◆ Information shown
--- START ---
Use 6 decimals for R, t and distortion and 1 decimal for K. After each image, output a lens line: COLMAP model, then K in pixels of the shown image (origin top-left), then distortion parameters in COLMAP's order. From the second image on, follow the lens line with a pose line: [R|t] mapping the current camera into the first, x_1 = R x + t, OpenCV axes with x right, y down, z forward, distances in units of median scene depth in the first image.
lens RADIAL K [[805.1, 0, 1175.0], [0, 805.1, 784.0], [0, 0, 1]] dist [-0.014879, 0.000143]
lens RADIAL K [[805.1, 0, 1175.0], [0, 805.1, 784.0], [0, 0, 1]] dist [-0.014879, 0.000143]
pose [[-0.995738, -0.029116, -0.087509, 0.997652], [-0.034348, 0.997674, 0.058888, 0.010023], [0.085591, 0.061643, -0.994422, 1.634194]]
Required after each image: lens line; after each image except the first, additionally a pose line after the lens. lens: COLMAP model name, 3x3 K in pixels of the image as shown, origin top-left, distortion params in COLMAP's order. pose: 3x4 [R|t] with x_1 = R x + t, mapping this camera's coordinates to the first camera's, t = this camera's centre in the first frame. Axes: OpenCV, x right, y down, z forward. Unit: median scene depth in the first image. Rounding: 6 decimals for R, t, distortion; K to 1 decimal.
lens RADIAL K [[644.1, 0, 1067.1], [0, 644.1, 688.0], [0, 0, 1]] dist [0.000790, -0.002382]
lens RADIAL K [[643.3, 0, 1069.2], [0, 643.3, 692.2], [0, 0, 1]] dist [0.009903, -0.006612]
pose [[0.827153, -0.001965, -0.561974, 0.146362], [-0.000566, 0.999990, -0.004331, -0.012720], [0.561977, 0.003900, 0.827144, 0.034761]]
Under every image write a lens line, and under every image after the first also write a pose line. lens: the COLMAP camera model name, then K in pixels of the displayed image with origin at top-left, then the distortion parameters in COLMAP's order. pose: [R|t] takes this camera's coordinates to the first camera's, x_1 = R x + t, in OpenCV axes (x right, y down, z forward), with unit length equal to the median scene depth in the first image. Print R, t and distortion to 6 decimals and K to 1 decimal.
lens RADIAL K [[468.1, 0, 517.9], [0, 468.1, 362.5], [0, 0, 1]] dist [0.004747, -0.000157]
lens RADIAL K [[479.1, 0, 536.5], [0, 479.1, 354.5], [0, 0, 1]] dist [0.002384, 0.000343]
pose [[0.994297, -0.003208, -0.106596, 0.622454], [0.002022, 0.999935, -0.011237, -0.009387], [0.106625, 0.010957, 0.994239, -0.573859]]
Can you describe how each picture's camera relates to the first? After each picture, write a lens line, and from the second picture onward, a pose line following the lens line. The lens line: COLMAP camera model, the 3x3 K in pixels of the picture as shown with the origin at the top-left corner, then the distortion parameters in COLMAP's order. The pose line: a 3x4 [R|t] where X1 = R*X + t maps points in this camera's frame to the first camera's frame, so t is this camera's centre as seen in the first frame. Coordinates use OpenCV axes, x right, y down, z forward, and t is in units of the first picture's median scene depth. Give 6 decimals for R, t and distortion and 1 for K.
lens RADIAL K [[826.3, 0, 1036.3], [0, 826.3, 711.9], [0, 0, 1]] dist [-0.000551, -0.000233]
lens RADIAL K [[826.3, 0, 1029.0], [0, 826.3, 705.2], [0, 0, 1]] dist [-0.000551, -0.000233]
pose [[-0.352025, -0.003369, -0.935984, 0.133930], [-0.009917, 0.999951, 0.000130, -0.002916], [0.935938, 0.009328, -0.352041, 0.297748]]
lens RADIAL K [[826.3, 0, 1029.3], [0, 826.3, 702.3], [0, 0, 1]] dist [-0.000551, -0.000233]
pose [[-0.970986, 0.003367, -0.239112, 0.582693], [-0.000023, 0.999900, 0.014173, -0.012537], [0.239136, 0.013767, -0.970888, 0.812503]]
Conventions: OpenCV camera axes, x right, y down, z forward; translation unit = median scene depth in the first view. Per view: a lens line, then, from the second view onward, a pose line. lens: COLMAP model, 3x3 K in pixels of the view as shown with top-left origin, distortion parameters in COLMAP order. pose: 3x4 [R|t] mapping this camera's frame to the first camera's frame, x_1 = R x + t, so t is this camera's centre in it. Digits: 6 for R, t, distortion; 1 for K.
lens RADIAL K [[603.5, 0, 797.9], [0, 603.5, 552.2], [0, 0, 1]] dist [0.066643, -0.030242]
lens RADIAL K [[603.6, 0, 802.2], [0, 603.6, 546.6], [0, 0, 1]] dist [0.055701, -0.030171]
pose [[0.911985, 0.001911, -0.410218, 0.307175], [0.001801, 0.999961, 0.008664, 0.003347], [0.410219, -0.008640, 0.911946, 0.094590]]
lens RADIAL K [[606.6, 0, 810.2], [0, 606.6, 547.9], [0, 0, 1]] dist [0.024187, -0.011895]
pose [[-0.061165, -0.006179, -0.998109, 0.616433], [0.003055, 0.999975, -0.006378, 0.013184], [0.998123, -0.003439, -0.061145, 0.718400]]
--- END ---
◆ Work order
Reproduce, word for word, the records from their first line through the line holding "0.061643, -0.994422, 1.634194]]", inclusive.

◆ The completed task
Use 6 decimals for R, t and distortion and 1 decimal for K. After each image, output a lens line: COLMAP model, then K in pixels of the shown image (origin top-left), then distortion parameters in COLMAP's order. From the second image on, follow the lens line with a pose line: [R|t] mapping the current camera into the first, x_1 = R x + t, OpenCV axes with x right, y down, z forward, distances in units of median scene depth in the first image.
lens RADIAL K [[805.1, 0, 1175.0], [0, 805.1, 784.0], [0, 0, 1]] dist [-0.014879, 0.000143]
lens RADIAL K [[805.1, 0, 1175.0], [0, 805.1, 784.0], [0, 0, 1]] dist [-0.014879, 0.000143]
pose [[-0.995738, -0.029116, -0.087509, 0.997652], [-0.034348, 0.997674, 0.058888, 0.010023], [0.085591, 0.061643, -0.994422, 1.634194]]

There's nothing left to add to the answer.